◆ Your instructions
Find "workforce is ageing and t" and "increasingly on human he" in the records below. Copy the lines holding them and every line between, exactly, and no others.

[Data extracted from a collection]

Segment Open

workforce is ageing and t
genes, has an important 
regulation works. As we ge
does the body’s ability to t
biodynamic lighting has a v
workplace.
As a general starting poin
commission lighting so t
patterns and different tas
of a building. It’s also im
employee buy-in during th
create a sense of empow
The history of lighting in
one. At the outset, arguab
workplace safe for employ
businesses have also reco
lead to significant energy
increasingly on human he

Segment Closed
Segment Open

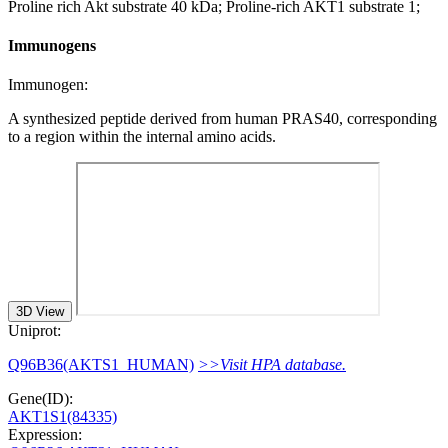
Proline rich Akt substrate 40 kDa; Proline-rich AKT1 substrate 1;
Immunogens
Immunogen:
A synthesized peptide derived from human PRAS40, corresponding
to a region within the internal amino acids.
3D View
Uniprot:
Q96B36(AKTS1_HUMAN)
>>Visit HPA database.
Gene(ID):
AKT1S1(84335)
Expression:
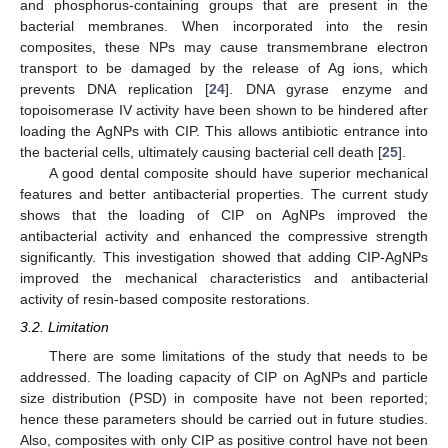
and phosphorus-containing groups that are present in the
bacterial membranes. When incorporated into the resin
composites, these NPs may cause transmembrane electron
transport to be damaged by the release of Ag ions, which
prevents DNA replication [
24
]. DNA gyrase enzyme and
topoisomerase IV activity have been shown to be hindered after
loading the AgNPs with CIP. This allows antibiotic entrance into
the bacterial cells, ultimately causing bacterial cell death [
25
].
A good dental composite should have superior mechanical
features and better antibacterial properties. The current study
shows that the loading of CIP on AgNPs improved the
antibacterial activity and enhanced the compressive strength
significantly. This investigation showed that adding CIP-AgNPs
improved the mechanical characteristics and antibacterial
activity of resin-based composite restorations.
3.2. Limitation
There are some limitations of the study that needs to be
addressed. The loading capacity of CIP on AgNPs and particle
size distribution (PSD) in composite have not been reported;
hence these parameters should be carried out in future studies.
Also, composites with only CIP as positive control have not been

Segment Closed

◆ Output
workforce is ageing and t
genes, has an important 
regulation works. As we ge
does the body’s ability to t
biodynamic lighting has a v
workplace.
As a general starting poin
commission lighting so t
patterns and different tas
of a building. It’s also im
employee buy-in during th
create a sense of empow
The history of lighting in
one. At the outset, arguab
workplace safe for employ
businesses have also reco
lead to significant energy
increasingly on human he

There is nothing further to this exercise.